Fri, 17th Oct '03, 7:45 pm::
Anyways, went on a LOOOOOOONG shopping/driving spree with Mason the Mighty. Went to my aunt's store and picked up my new cellphone. Then went to the Indian grocery store right next to it, got lotsa spicy and oily (just kidding) Indian food. Mason did his best to embarass me in front of all the sweet 50 yr old Indian ladies. Imagine a big strong 6'1" semi-bald white guy trying to pull a Sushmita Sen by swinging his hips and shaking his head to the beats of Mehboob Mere from Fiza. Yes. I can NEVER go to that place again without all the ladies at the counter laughing at me. Hehe! On to my aunt's house, I finally met my cuzins after almost a month. I've been busy with exams and work; haven't been able to see them at all. I finally picked up my winter clothes :) Then off to Walmart to buy myself more crap I don't need. Probably spent over $100 today for no reason whatsoever (well other than living well).
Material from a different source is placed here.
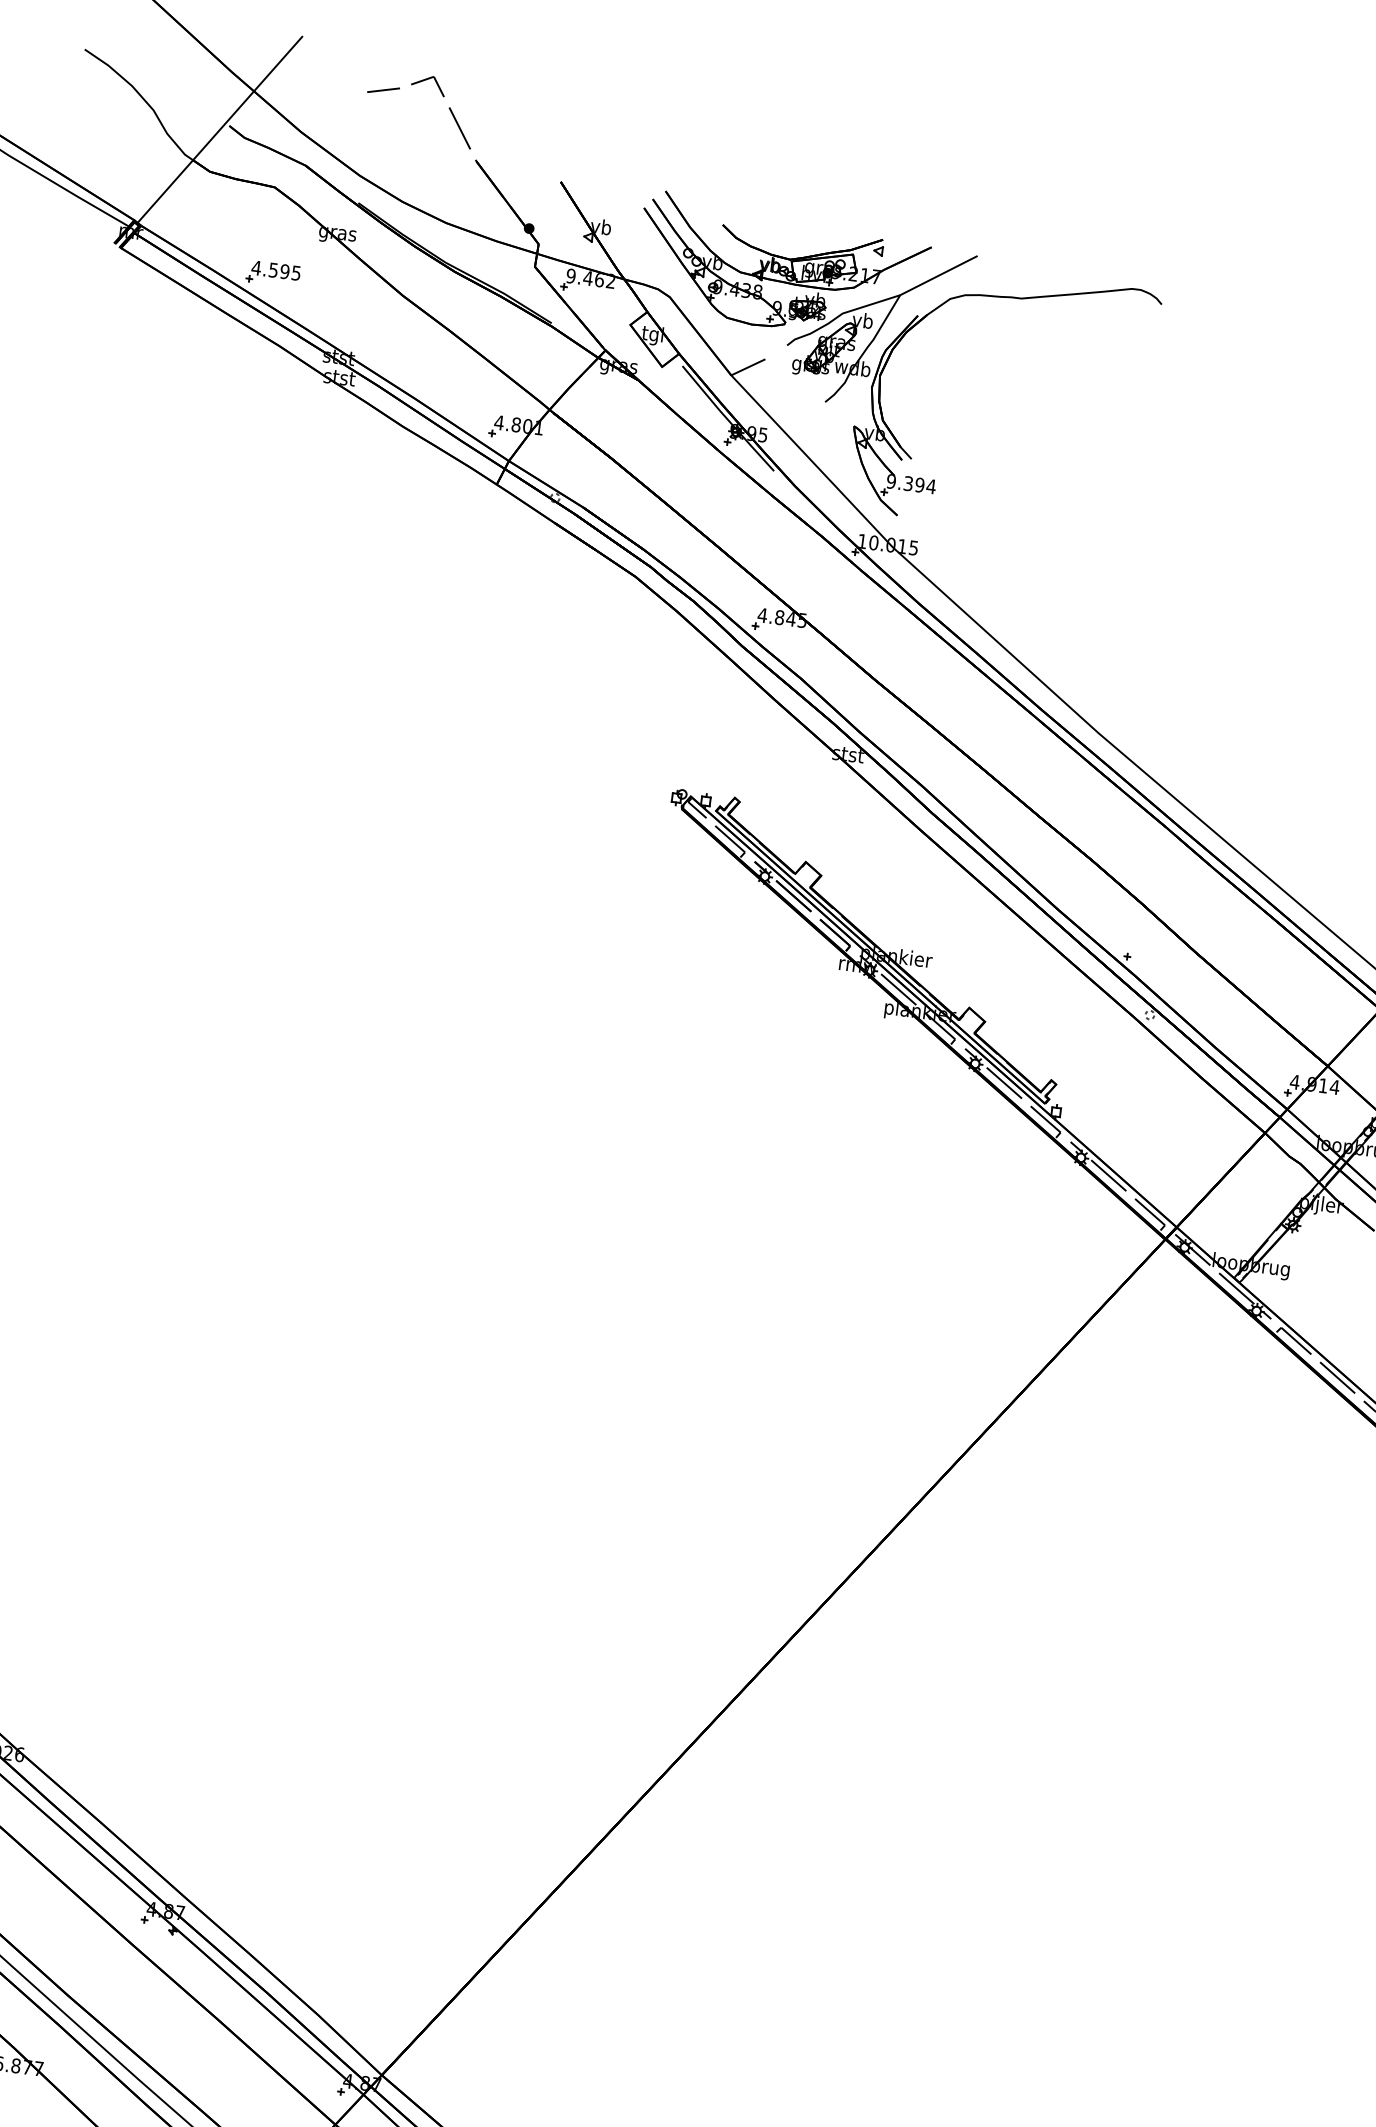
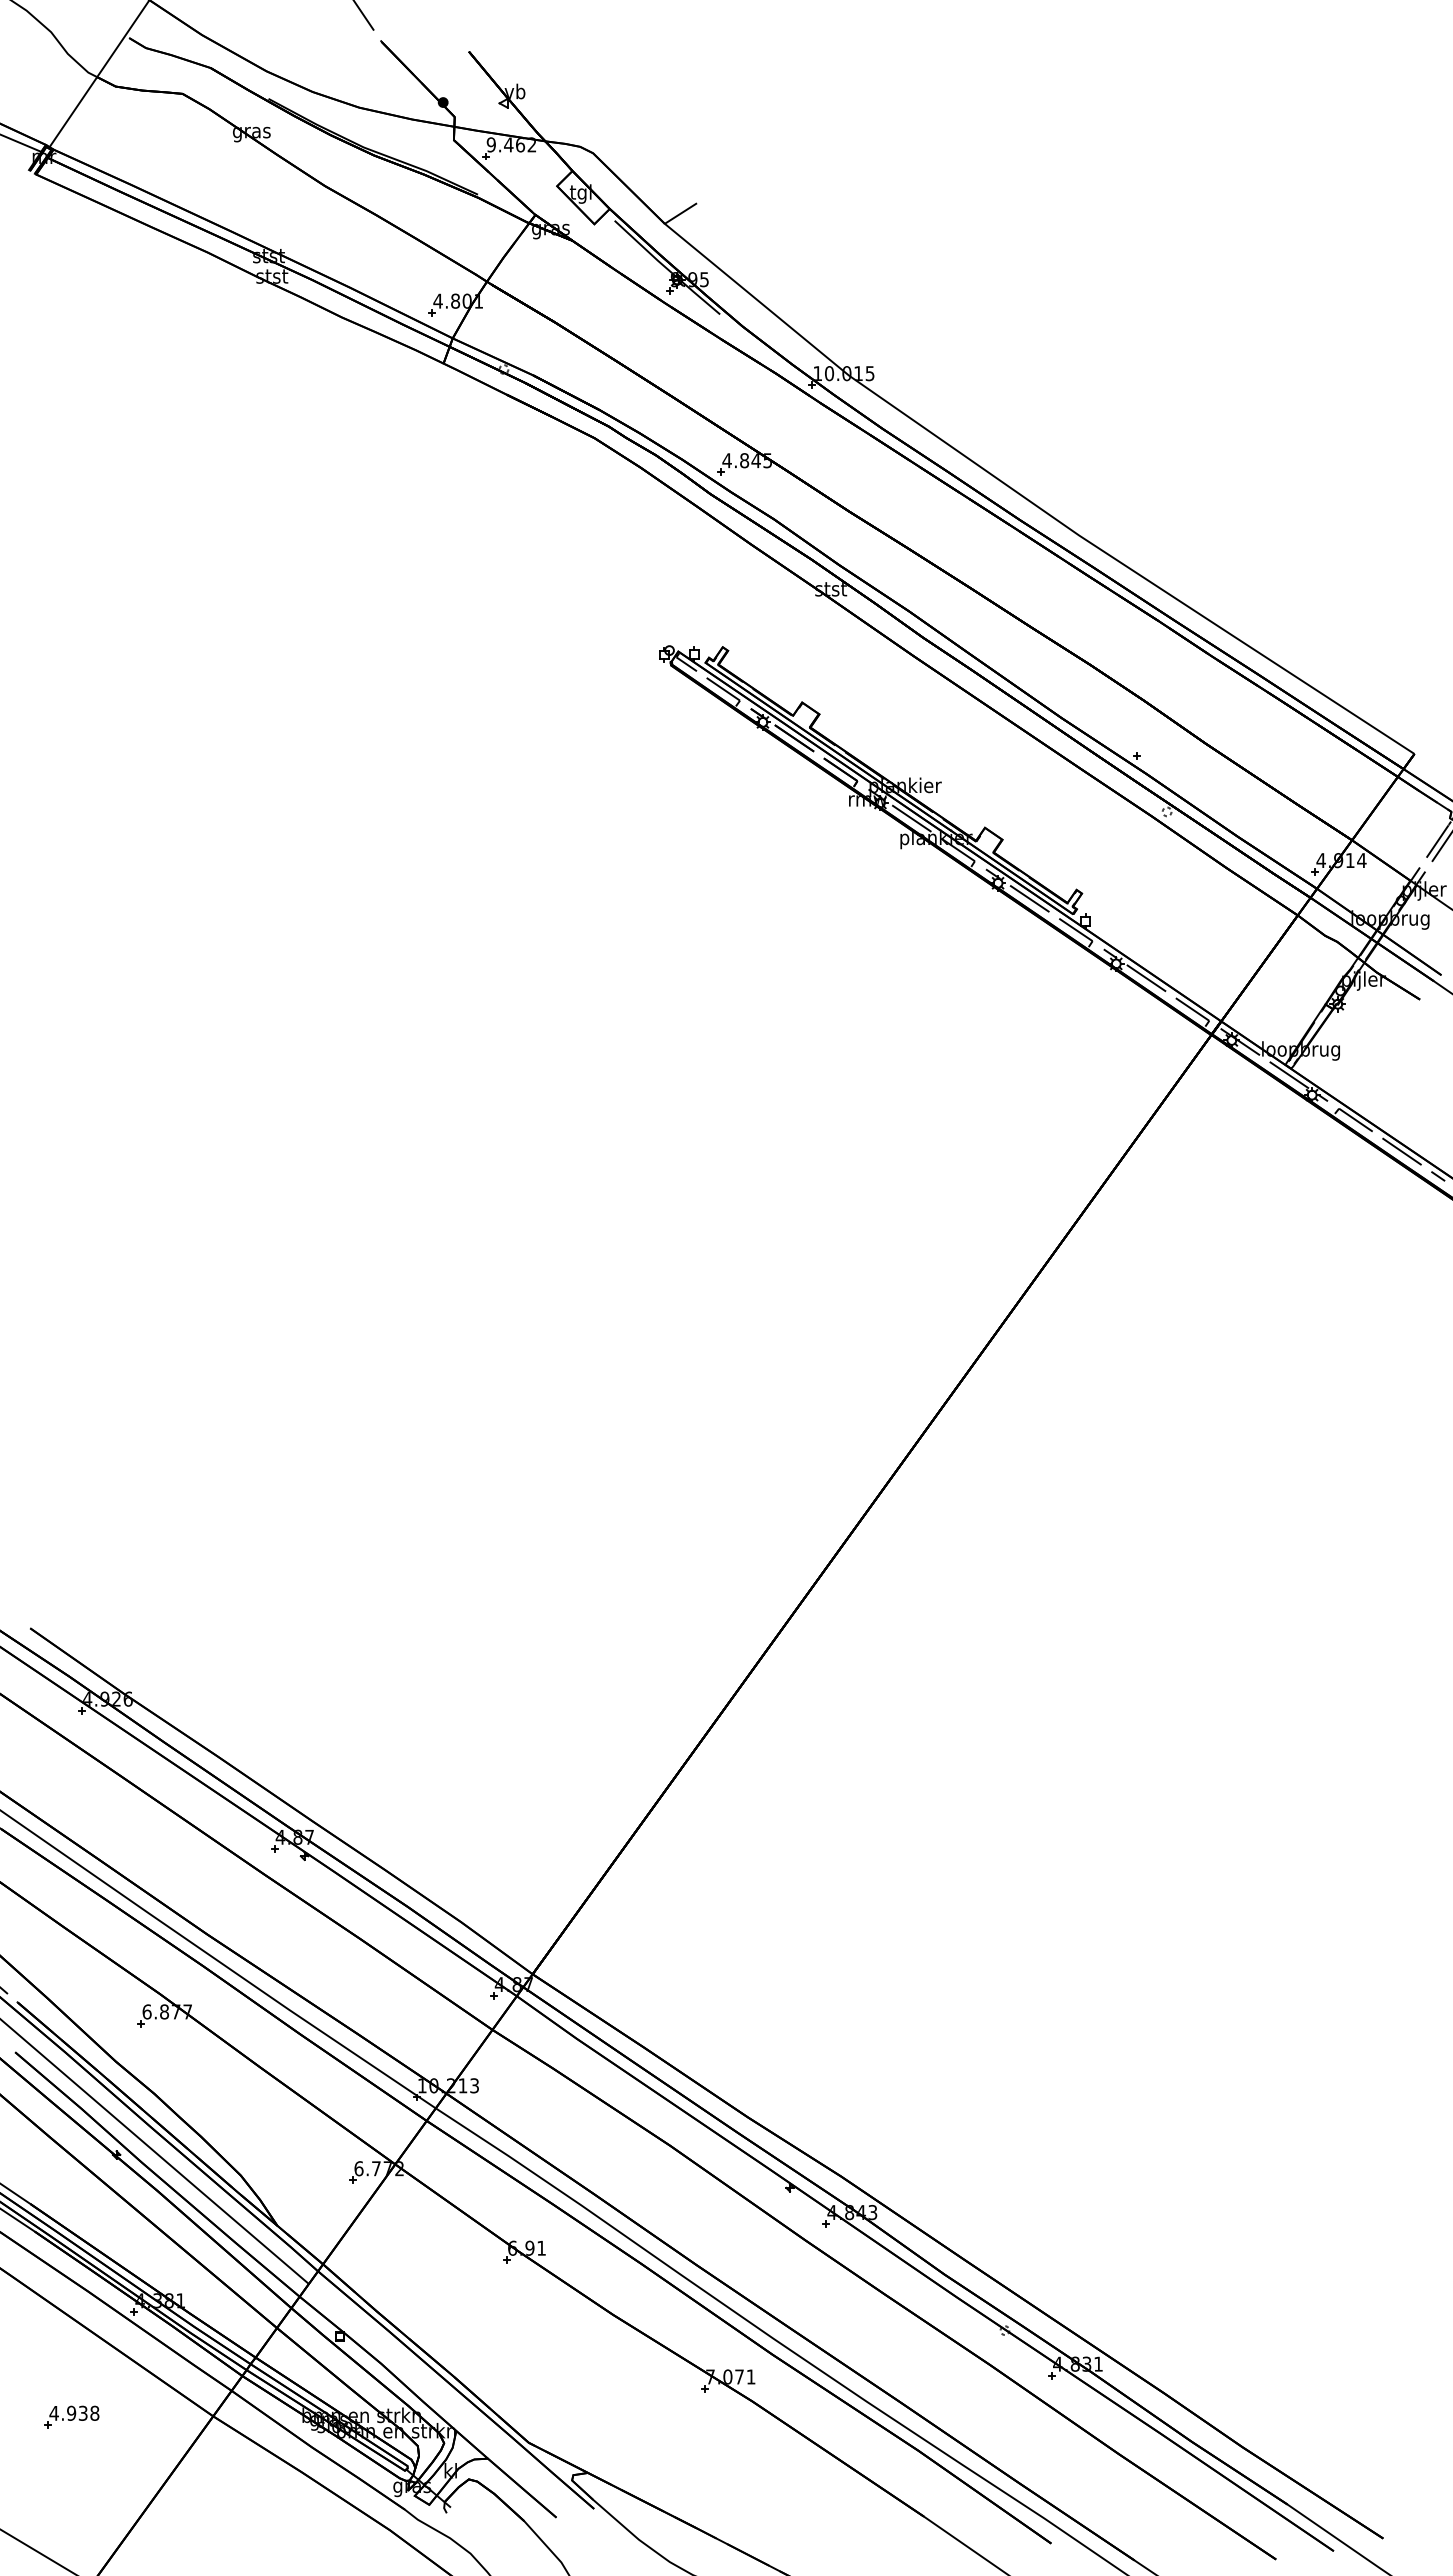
part: (273, 273) -> (192, 180), removed
part: (888, 367) -> (821, 195), removed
On the way back to the bunker from Walmart, Mason told me how he admired his best friend Dee the most in the world when it comes to personality. And added he admired me the most when it comes to intelligence and do-it-yourself-attitude. I said thanks but what did he mean by do-it-yourself? He answered that he respected the fact that despite being giving everything a man could ask for in life, I decided to build it all on my own. I had previously told him how my dad gave me a car @ 18 (though I could not drive, or rather, was too scared to) and how my aunt and uncle have done their best to help me get a good education here and still want me to leave my bunker and go back to live with them. He said, "if there was ANYONE else in your place, he would have taken the car at 18 and that good job at your dad's friend's company, or still lived in that awesome house with your aunt - but you do not. Because you want to make everything on your own, with your own efforts, and I respect that." While that made me feel like I just got a phone call from the Nobel Institute, it made me realize how much his interpretation of my life conflicted with my understand of it. To him, it was an admirable thing for me to give up what was given to me so that I can make it on my own. To me, it seems like I have forever been ungrateful to anyone who gives me anything lovingly. Many times I wonder if this whole "I-want-this-I-want-that" attitude will take me away from what the most important elements in life are - family, friends, love. I don't know the answer, but I'm intimidated by its potential ill-effects. Yet I am enticed by the glory it offers. And once again, all I can say with certainity, is that the answer lies somewhere in the middle, balanced, normalized.